Chapter 16

203K 5.2K 419
                                    

The songs for this chapter:


John Mayer (ft. Katy Perry)  - Who You Love

Coldplay - The Scientist

***

"Kau oke?" Ezra bertanya disaat aku memainkan buih capuccino di cangkirku dengan sendok.

Memecahkan lamunanku, aku pun mendongak ke arahnya. Kami sedang berada di sebuah café terdekat di kampusku sekarang. "Ya, aku baik-baik saja. Well, jadi mengapa tiba-tiba kau datang ke New York?" aku mencoba menaruh nada keantusiasan dalam suaraku.

Ezra meminggirkan black coffee-nya ke samping, melipat kedua tangannya di atas meja, lalu mengangkat sebelah alisnya dan sedikit mencondongkan tubuh ke arahku. "Seperti yang kubilang tadi, aku berniat untuk memberikanmu kejutan, tapi ternyata kejutanku itu gagal karena kerepotan mencarimu. Apa sebenarnya yang sedang kau lakukan di belakang gedung bersama pria itu? Siapa dia?"

Mati sudah! Aku harus menjawab apa?

Aku menggeliat tidak tenang di kursiku. Berpikir, Kenya! Berpikir! "Bukan siapa-siapa, ia Harry, teman satu kelasku. Tadi ia memintaku untuk meminjamkan buku catatan, tapi...—" oh, ya Tuhan, aku benar-benar tidak tahu harus berkata apa! Aku paling tidak bisa berbohong di depan Ezra, mana lagi alasan klasik yang kuberikan terdengar sangat payah.

"Tapi kau tidak mau meminjamkannya?" Ezra melengkapi kalimatku, dan aku mengangguk pelan. Mulutku sedikit terbuka, membiarkan diriku untuk bernapas lewat mulut karena jantung dan paru-paruku dirasa kurang sinkron sekarang.

Ezra terkekeh, tangannya mengambil tanganku yang berada di samping cangkir dan meremasnya dengan lembut. Sekejap napasku langsung kembali normal karena awalnya kukira Ezra tidak akan mempercayaiku. "Apa kau mau mengunjungi Will?"

"Sekarang?"

"Tidak, minggu depan.

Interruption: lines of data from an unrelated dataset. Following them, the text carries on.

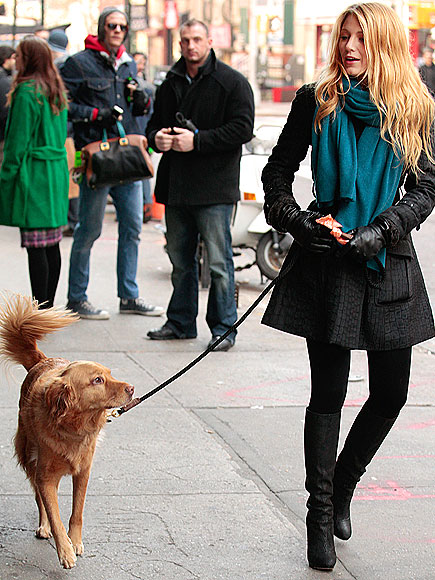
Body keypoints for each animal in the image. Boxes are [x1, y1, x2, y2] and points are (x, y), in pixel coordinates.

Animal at [0, 296, 135, 568]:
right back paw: (43, 526)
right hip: (28, 457)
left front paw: (76, 541)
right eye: (97, 380)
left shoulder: (83, 471)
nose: (132, 388)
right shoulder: (45, 476)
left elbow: (77, 512)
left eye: (110, 374)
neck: (73, 427)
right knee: (38, 498)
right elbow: (54, 514)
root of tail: (42, 361)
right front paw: (65, 550)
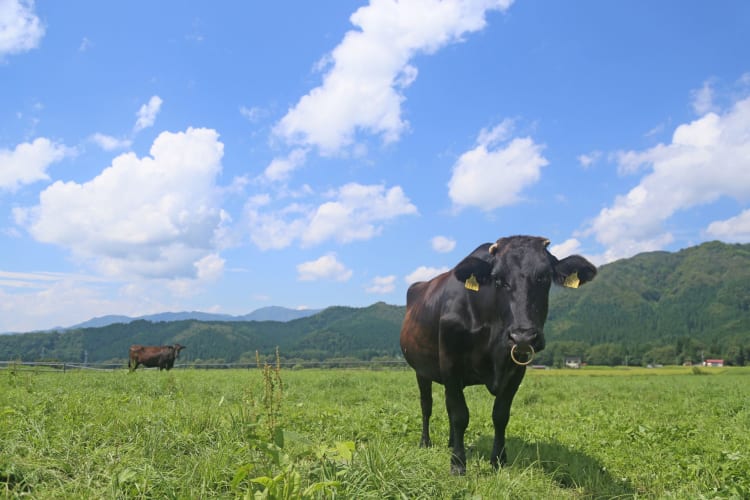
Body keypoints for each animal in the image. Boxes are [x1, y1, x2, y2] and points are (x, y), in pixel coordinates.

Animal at [400, 236, 600, 474]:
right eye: (497, 279)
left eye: (543, 277)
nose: (523, 336)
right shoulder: (450, 364)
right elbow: (459, 415)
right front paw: (458, 463)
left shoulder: (516, 369)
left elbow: (500, 415)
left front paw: (498, 460)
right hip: (421, 371)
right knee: (427, 405)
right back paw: (425, 442)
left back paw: (450, 442)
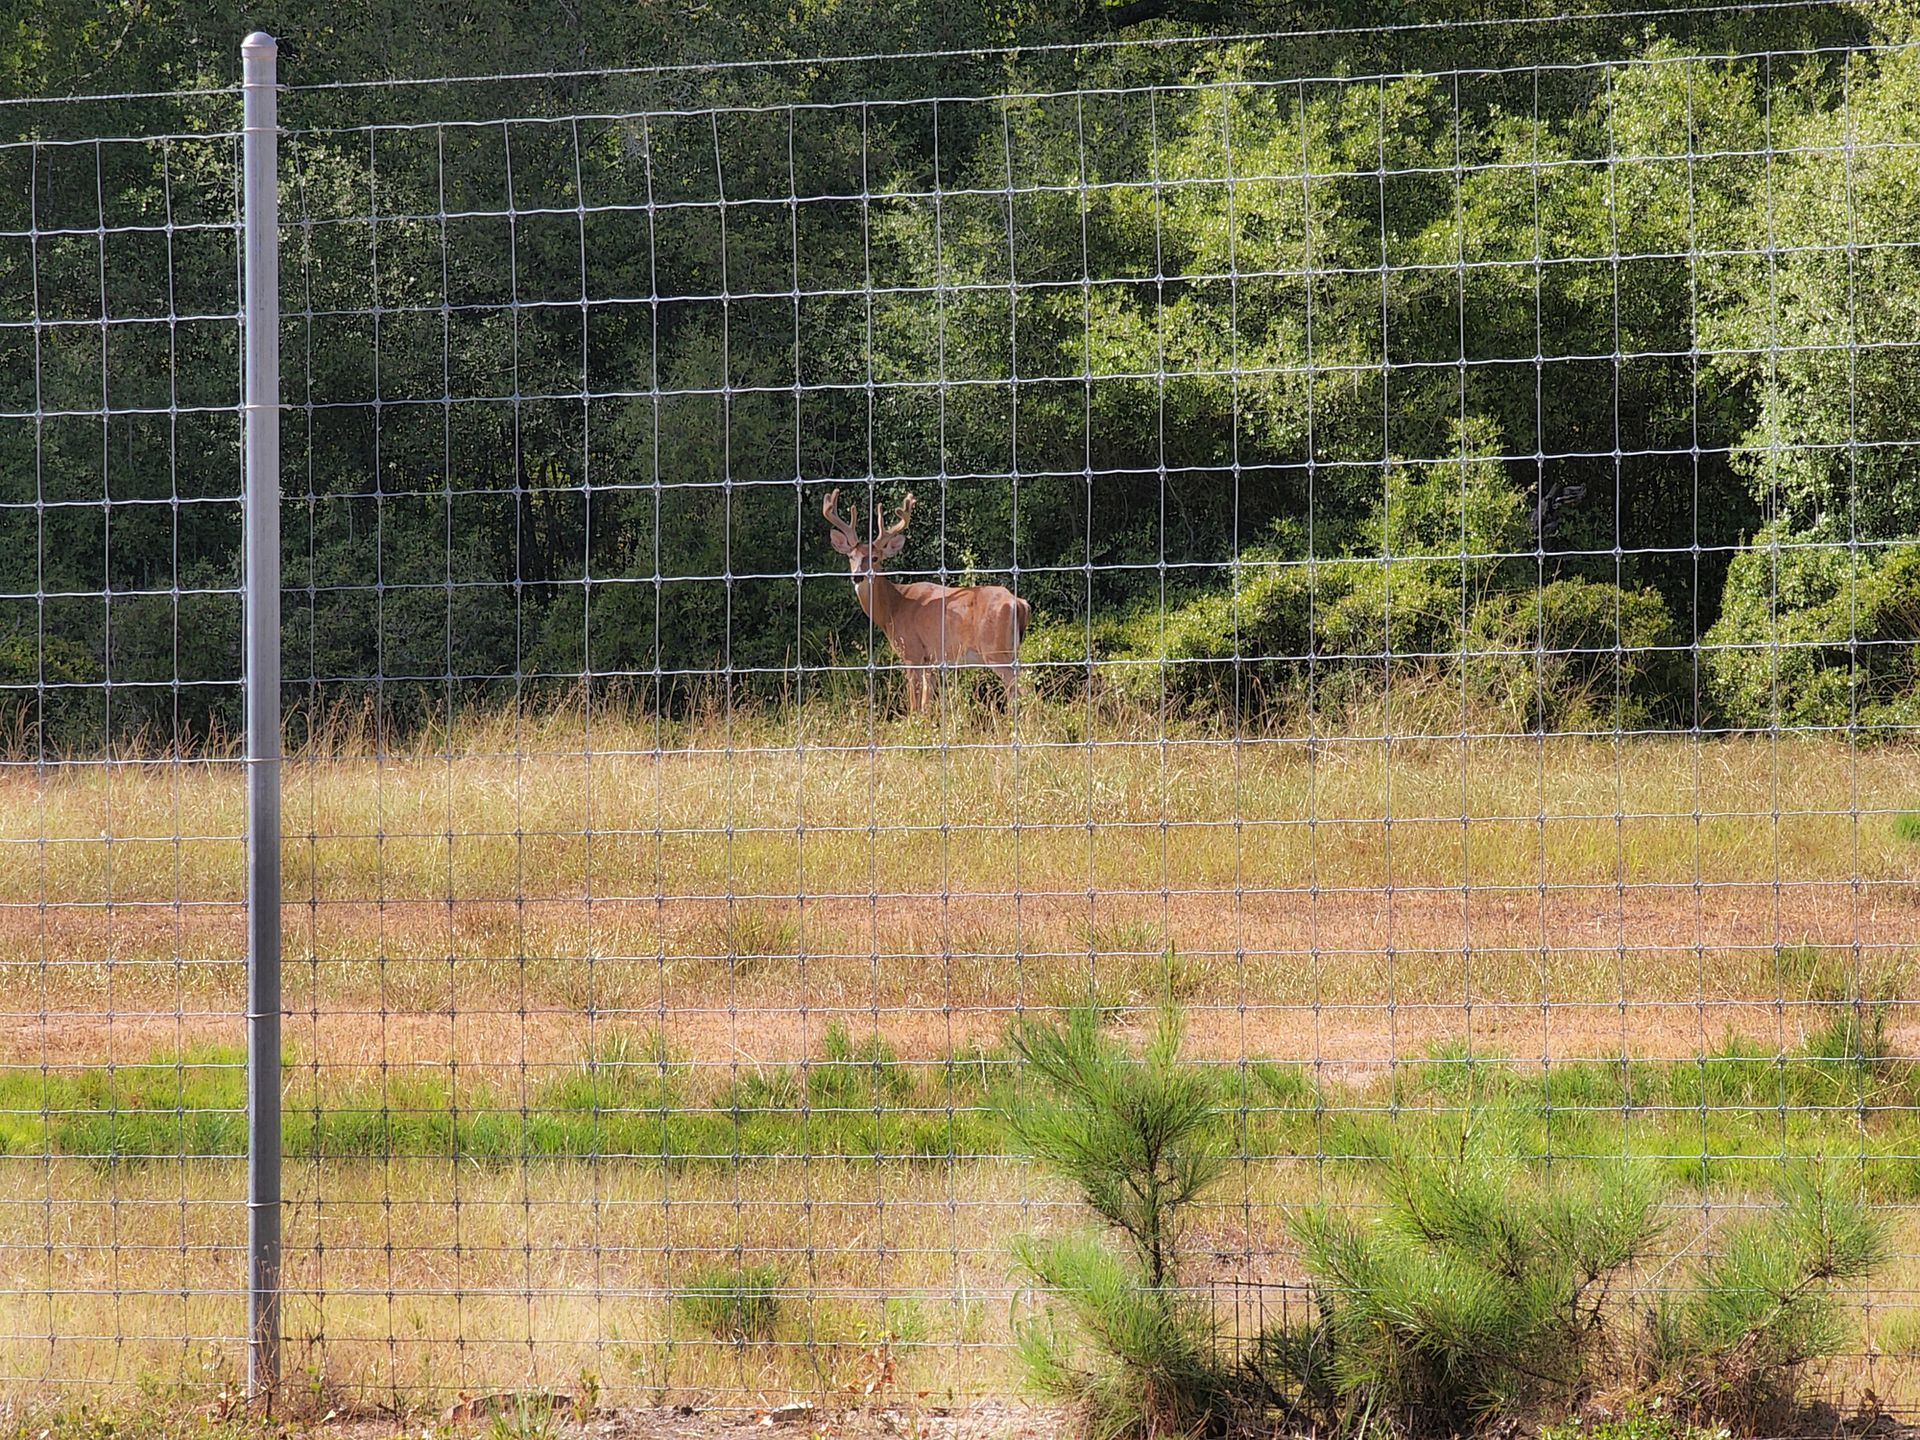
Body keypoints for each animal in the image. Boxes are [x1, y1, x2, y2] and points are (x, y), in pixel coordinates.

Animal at [825, 491, 1036, 718]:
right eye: (851, 556)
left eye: (875, 558)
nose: (857, 577)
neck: (893, 608)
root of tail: (1020, 603)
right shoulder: (931, 659)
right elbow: (927, 703)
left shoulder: (912, 651)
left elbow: (914, 703)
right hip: (1011, 649)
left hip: (995, 650)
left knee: (1024, 686)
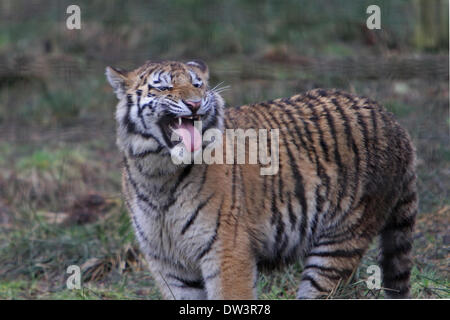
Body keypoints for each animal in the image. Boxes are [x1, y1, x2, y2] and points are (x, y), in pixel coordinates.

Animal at [106, 58, 418, 298]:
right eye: (164, 86)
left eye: (197, 84)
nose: (195, 103)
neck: (158, 175)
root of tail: (393, 120)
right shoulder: (168, 265)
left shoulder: (227, 253)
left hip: (339, 243)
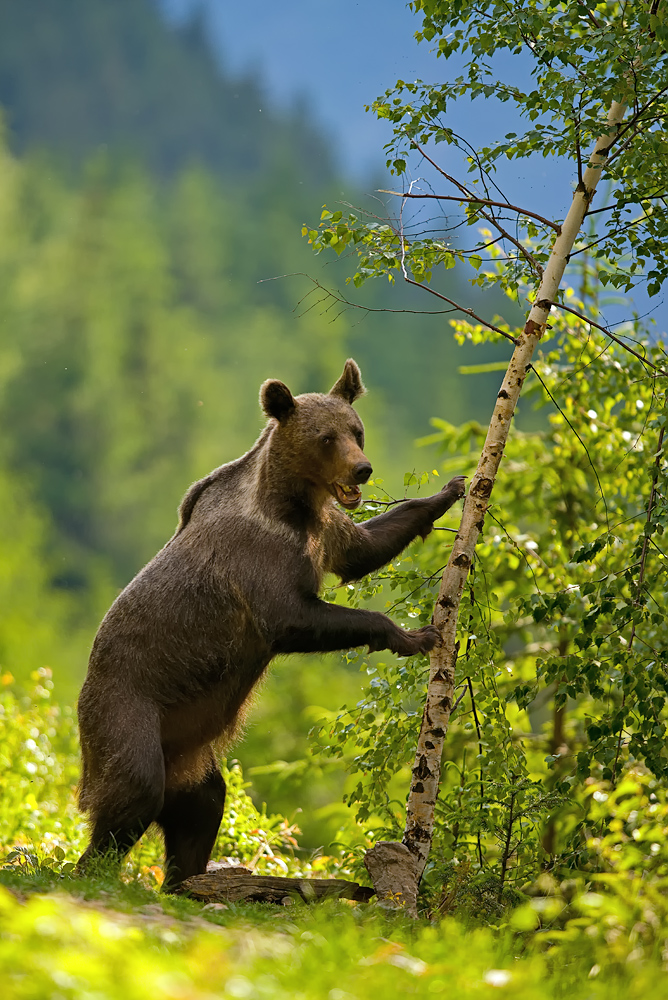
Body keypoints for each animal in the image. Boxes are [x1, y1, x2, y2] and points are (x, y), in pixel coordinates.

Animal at [77, 362, 464, 892]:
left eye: (356, 430)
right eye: (326, 437)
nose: (362, 468)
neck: (293, 506)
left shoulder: (325, 532)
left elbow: (364, 549)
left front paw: (452, 489)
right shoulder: (258, 561)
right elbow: (292, 618)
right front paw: (413, 635)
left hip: (189, 753)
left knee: (202, 806)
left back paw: (188, 881)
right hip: (126, 708)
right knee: (134, 788)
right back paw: (96, 868)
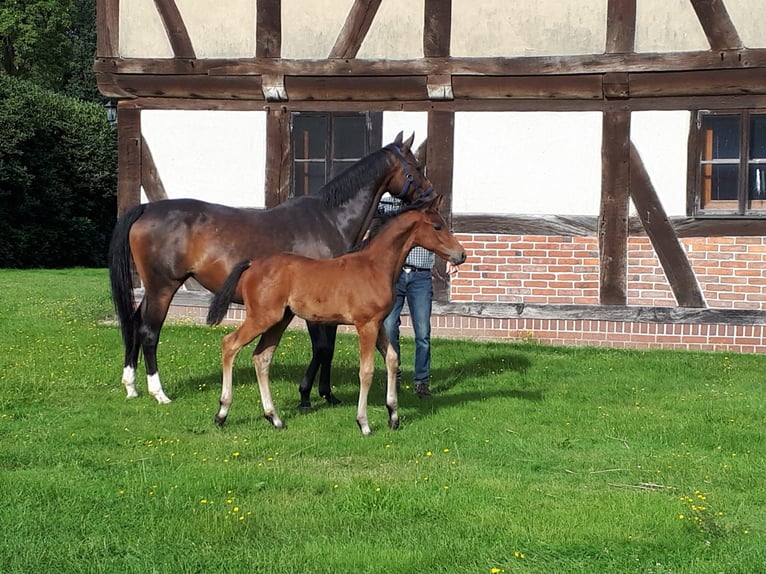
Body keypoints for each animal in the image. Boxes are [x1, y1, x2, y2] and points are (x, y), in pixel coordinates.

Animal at [109, 133, 436, 408]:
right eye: (416, 166)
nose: (432, 195)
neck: (329, 219)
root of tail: (147, 209)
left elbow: (327, 348)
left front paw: (326, 394)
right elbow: (322, 348)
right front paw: (308, 395)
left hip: (153, 289)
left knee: (134, 323)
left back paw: (131, 385)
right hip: (162, 287)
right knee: (149, 331)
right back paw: (158, 393)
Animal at [206, 197, 468, 436]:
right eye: (437, 226)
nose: (461, 255)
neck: (375, 267)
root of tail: (253, 264)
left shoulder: (379, 323)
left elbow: (392, 359)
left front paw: (393, 416)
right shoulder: (366, 325)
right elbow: (367, 371)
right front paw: (364, 423)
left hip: (279, 320)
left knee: (261, 357)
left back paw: (275, 418)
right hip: (262, 318)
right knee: (229, 344)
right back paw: (221, 414)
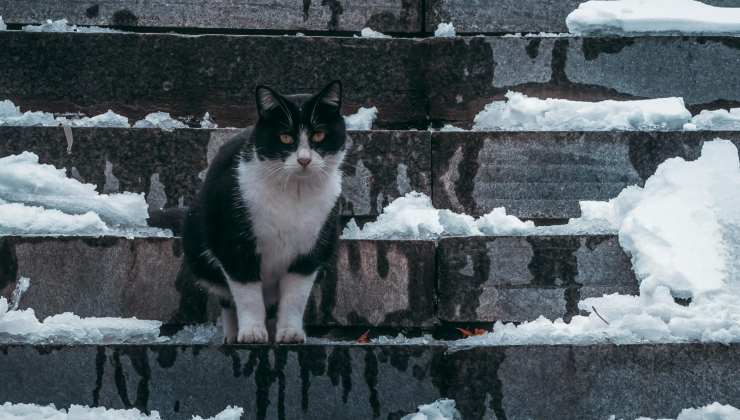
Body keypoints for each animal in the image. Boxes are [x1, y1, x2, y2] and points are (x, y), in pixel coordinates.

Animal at [184, 80, 348, 342]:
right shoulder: (235, 243)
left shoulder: (310, 251)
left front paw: (290, 332)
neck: (294, 193)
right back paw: (232, 334)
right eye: (285, 137)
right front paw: (251, 332)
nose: (304, 160)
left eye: (319, 134)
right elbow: (247, 294)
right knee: (227, 299)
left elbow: (295, 298)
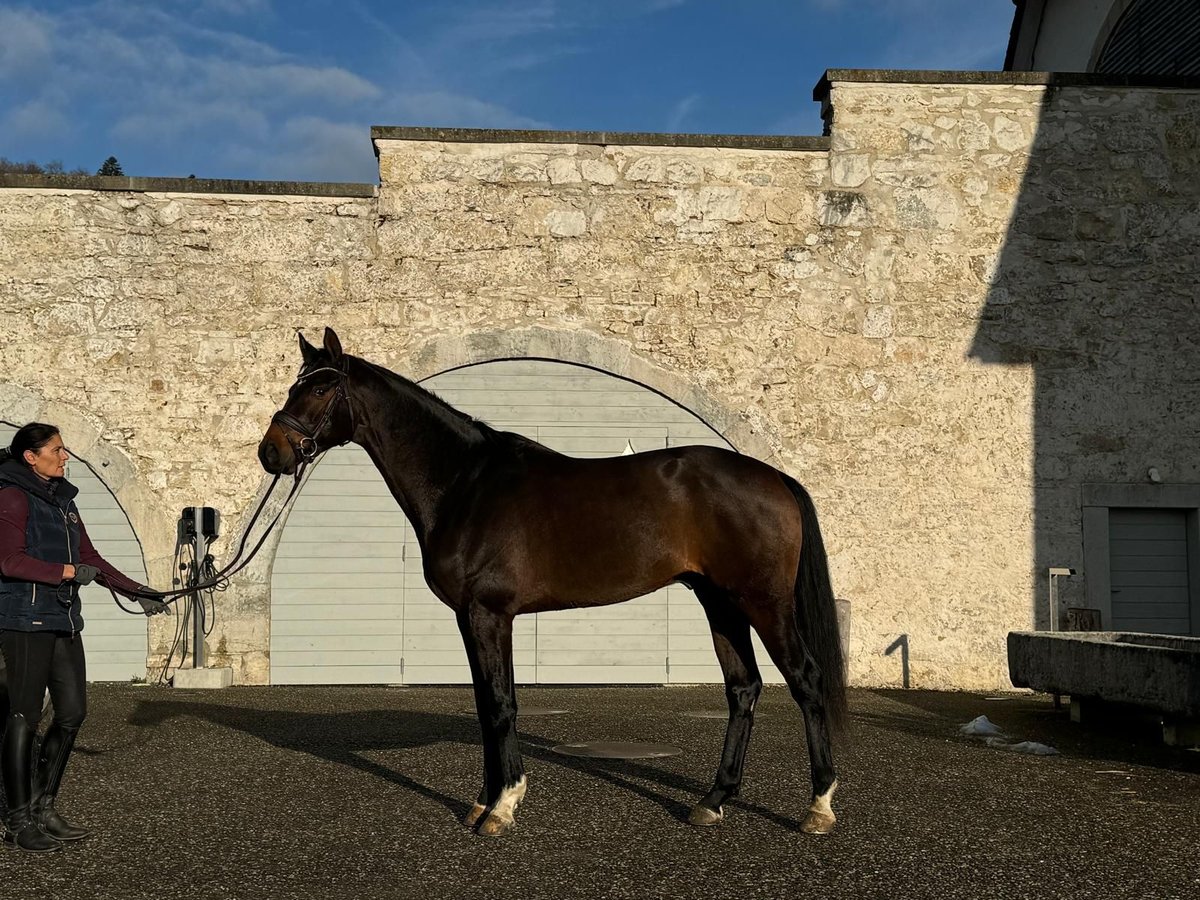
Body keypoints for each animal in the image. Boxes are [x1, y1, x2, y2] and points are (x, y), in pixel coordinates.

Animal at [258, 328, 849, 840]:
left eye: (322, 387)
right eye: (293, 385)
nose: (272, 452)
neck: (465, 484)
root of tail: (774, 478)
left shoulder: (489, 613)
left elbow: (501, 703)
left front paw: (503, 807)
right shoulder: (468, 618)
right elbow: (484, 704)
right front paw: (482, 801)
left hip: (763, 602)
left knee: (806, 680)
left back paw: (818, 807)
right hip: (718, 601)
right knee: (743, 687)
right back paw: (712, 801)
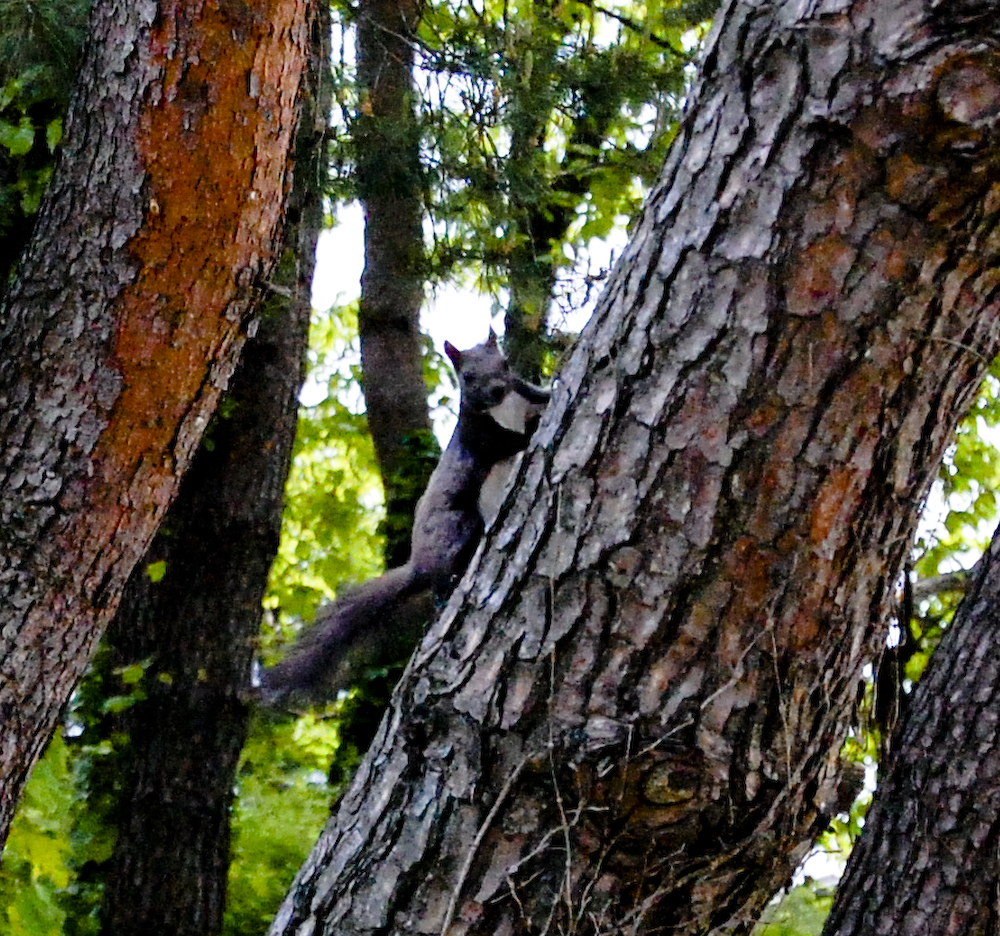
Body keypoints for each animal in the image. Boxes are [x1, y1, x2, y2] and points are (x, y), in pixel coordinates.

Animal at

Tentu saja sekarang, Kenya." Ezra terkekeh diikuti denganku, hanya saja bedanya suara tawaku terdengar hambar tidak seperti dirinya.

"Umm, kurasa ini sudah terlalu sore, bagaimana kalau besok saja? Aku sedikit lelah sekarang." Demi Tuhan, aku sedang tidak bersemangat untuk pergi kemana-mana. Aku hanya ingin menghilang! Gadis batinku menjerit, sesekali ia masih sering memukulkan kepalanya ke dinding.

"Baiklah kalau kau merasa begitu. Kita masih punya banyak waktu, kau mau kita pulang ke apartemenmu sekarang?"

Ezra memanggil seorang pelayan untuk menagih bill-nya. Setelah ia membayar, kami langsung berlalu menuju mobilnya dan pulang ke apartemenku.

Sepanjang perjalanan kami hanya diam, tidak ada satu pun di antara kami yang berbicara. Jelas karena aku masih merasa bingung dan kaku dengan situasi seperti ini. Ucapan Harry masih terngiang-ngiang di kepalaku. Ekspresi wajahnya, tatapan matanya, dan yang pasti bagaimana ia terlihat kecewa saat aku pergi dengan Ezra sungguh mengacaukan suasana hatiku sekarang. Mengapa pula ia harus terlihat kecewa? Aku masih berusaha menebak jawabannya tetapi nihil.

Lantas apa kira-kira yang Harry pikirkan saat itu? Ia tidak banyak bicara meski tatapannya terkesan jahat. Dan sekarang keberadaan Ezra sama sekali tidak membuat keadaan menjadi lebih baik, justru membuat semuanya jadi terasa lebih runyam.

Sesampainya di apartemen, aku merogoh kunci dan membuka pintu ruang apartemenku lebar-lebar. Ezra tidak henti-hentinya memasang senyuman kepadaku, dan aku hanya membalasnya sesekali. Aku paham jika Ezra mungkin mengharapkan sesuatu yang lebih, tapi sungguh aku tidak tahu harus bagaimana untuk berhadapan dengannya kali ini. Kedatangannya begitu tiba-tiba, padahal ia sudah berkata padaku bahwa ia sedang sibuk. Ah, dasar bodoh! Aku menggeram dalam hati. Tentu ia berkata kalau ia sedang sibuk, kalau tidak, mana mungkin ia bisa memberi kejutan?